Şehirden yarım saat kadar uzaklıkta, sahil kenarında küçük ahşap bir evimiz var. haftasonları kafa dinlemek için gittiğimiz bir mabed bizim için.
Telefon pek çekmez, birkaç televizyon kanalı dışında izleyebileceğiniz bir şey de yok. Denizin sesine mahkum eder sizi.
Yakın civardaki evlerde keçileri, tavukları olan komşularımızla tam bir köy hayatı simulasyonu yaşarız.
Genelde tek gittiğim, kafamı dinleyip, kendimi resetleyip geri döndüğüm bir yer benim için.
Hiç köpeğim olmadı benim, annemin eteklerini, babamın elini çekiştirip de köpek alalım demedim. Ama bir border collie’im var.
Nasıl mı? Anlatayım...
Yıllık izinde gittiğim bir gün, bahçede oturmuş yemeğimi yerken etrafta dolaşan panda yavrusu gibi bir köpek gördüm. Yanıma çağırdım, geldi. Baktım tasması yok, oturduk birlikte yemek yedik kendisiyle karşılıklı.
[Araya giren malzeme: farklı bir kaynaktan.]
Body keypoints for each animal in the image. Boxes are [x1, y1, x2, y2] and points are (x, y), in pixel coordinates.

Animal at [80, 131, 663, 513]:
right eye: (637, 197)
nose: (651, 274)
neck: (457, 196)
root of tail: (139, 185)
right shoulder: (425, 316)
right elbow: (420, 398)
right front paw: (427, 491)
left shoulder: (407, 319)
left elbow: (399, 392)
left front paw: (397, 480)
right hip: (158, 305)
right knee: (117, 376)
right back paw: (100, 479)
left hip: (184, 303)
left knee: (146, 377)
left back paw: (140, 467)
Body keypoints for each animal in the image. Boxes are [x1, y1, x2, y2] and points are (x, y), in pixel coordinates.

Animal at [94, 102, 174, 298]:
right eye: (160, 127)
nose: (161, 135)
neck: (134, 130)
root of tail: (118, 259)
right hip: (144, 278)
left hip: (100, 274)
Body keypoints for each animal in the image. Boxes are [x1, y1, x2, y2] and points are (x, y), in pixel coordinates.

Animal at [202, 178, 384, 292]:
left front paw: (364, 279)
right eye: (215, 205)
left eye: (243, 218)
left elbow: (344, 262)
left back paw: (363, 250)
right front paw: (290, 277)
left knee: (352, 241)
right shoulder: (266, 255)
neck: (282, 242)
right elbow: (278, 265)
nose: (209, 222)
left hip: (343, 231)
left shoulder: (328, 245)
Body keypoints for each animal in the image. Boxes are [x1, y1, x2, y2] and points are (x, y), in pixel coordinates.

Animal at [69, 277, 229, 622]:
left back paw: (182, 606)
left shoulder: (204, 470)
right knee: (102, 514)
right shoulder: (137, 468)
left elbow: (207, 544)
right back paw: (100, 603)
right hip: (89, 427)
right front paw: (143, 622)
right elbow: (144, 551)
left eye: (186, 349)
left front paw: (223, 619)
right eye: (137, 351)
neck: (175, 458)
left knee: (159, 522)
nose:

Uzun zamandır sahil kenarında baş başa bir erkekle yemek yememiştim. Bana da değişiklik oldu.
Sonra içeri girdim. Akşam yürümek istedim, çıktığımda bizim panda bahçedeydi. Muhtemelen bakılamadığı için sokağa bırakılmış, sokak şartlarına alışkın olmayan bir köpek yavrusuydu.
Sabah birlikte kahvaltı yaptık, zamanla alıştık birbirimize. Öyle ki, nereye gitsem peşimde geliyordu.
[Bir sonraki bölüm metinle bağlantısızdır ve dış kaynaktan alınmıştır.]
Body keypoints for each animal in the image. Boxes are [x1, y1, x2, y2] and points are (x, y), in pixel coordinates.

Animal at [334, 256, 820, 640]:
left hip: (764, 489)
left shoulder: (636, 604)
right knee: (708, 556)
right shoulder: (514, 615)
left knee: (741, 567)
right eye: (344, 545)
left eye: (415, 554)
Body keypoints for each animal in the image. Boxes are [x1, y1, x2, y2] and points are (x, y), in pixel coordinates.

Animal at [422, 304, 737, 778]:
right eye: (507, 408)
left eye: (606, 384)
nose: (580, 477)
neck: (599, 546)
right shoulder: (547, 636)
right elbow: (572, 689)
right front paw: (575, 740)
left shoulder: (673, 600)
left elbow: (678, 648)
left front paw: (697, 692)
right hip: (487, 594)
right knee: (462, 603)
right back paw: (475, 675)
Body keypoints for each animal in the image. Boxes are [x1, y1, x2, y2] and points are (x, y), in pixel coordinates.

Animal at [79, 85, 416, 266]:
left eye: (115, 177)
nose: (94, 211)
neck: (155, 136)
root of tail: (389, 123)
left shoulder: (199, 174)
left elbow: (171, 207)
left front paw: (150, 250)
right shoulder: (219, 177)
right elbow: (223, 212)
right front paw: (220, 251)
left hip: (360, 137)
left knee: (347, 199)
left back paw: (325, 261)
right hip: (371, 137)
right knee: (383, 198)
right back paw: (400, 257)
Onsuz ne yürüyüş yapabiliyordum, ne markete gidebiliyordum.
Bana peşime adam takmış kıskanç koca psikolojisi yaşatıyordu.
Hala öyledir...
Baktım ki, biz iki sevgili gibi takılıyoruz, buna tasma alayım da sahibinin olduğu belli olsun dedim. Hiç sevmedi ama taktık tasmasını. O akşam ağzında tasma yanıma geldi, nasıl söktü onu bilmiyorum.
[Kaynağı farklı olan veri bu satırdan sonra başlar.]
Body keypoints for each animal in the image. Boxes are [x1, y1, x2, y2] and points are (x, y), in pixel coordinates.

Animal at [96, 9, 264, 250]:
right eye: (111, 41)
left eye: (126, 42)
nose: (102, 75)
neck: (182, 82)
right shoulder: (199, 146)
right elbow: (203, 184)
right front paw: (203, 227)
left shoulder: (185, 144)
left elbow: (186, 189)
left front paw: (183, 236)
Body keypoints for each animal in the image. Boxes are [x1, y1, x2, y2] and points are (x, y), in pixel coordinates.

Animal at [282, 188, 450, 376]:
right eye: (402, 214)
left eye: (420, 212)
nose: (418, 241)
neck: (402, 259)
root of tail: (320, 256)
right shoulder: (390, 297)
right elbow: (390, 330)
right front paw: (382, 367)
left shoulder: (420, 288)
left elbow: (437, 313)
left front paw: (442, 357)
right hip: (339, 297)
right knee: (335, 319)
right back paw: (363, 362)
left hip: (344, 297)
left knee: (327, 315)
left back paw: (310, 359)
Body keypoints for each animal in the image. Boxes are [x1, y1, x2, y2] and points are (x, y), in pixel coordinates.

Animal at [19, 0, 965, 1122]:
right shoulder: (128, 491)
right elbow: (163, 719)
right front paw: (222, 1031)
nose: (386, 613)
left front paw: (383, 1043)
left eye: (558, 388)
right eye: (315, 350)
Aldım tekrar taktım, sabah tekrar ağzında tasmayla geldi. Alyans mı bizi birbirimize bağlayacak, ben seni kalpten seviyorum edasındaki bir koca misali tasmasını takmak istemiyordu.
Daha fazla zorlamadım.
Haklıydı.
Bıçkın bir delikanlıydı bizimki. Sabahları kahvaltı sonrası ben kahveye gidiyorum der çıkar, dolaşır, etrafta takılır, sahilde millete sarar sonra akşamları eve gelir, yemekte ne var der gibi verandanın merdivenlerine oturur beni bekler.
Bazı geceler denizin sesi uğultulara karışır, korku filmi efekti yaratır rüzgar. Öyle gecelerde uyuyamam. Korkunca kapıyı açar bizimkine seslenirim. Ayaklarını verandaya dayar bana bakıp, kedidir kedi sen uyu der.
Ben bir kap yemeğe kadim bir dost kazanmış oldum.
Haftasonu kaçamaklarımın baş kahramanı, evimin direği, gözümün bebeği. Son kısım biraz abartı oldu sanki. *
şu hayatta en çok istediğim şeylerden ilk sıraları oynar o kadar çok istiyorum ki, sanki köpeğim olsa her şey yoluna girecekmiş gibi, umarım bir gün köpek sahibi olurum
Hayattaki en güzel hislerden biridir. Çok da büyük bir sorumluluktur. Yavruluğu esnasında bıkmayıp yeterince sabır gösterirseniz mükemmel bir dost kazanırsınız.